Collected data entries
───
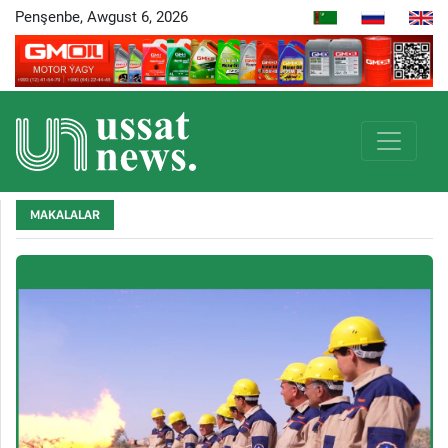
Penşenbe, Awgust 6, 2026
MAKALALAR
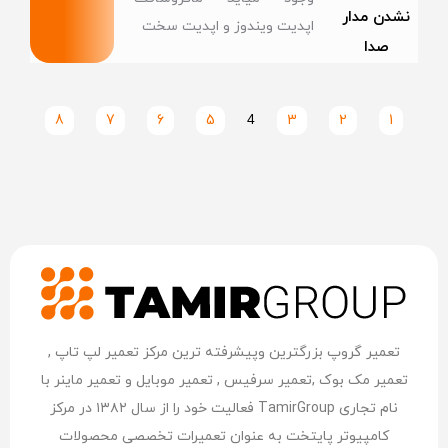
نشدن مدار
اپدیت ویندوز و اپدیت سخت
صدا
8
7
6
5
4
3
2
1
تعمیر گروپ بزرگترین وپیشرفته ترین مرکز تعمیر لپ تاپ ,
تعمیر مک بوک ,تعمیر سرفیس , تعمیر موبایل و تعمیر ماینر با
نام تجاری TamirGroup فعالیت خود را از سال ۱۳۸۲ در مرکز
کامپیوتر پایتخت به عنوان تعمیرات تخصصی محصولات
───
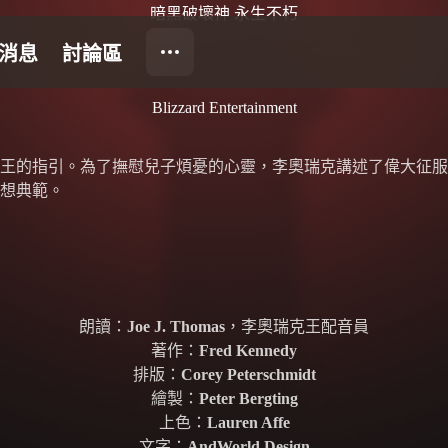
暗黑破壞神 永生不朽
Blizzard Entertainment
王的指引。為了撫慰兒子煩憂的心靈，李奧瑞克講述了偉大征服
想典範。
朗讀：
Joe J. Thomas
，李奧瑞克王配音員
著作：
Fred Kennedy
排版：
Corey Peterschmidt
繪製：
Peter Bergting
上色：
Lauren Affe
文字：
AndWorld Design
───
WHAT THE TASK REQUIRES
Lines holding the string "مرکز" in the records above must be counted; give the number alone.

WORKED SOLUTION
2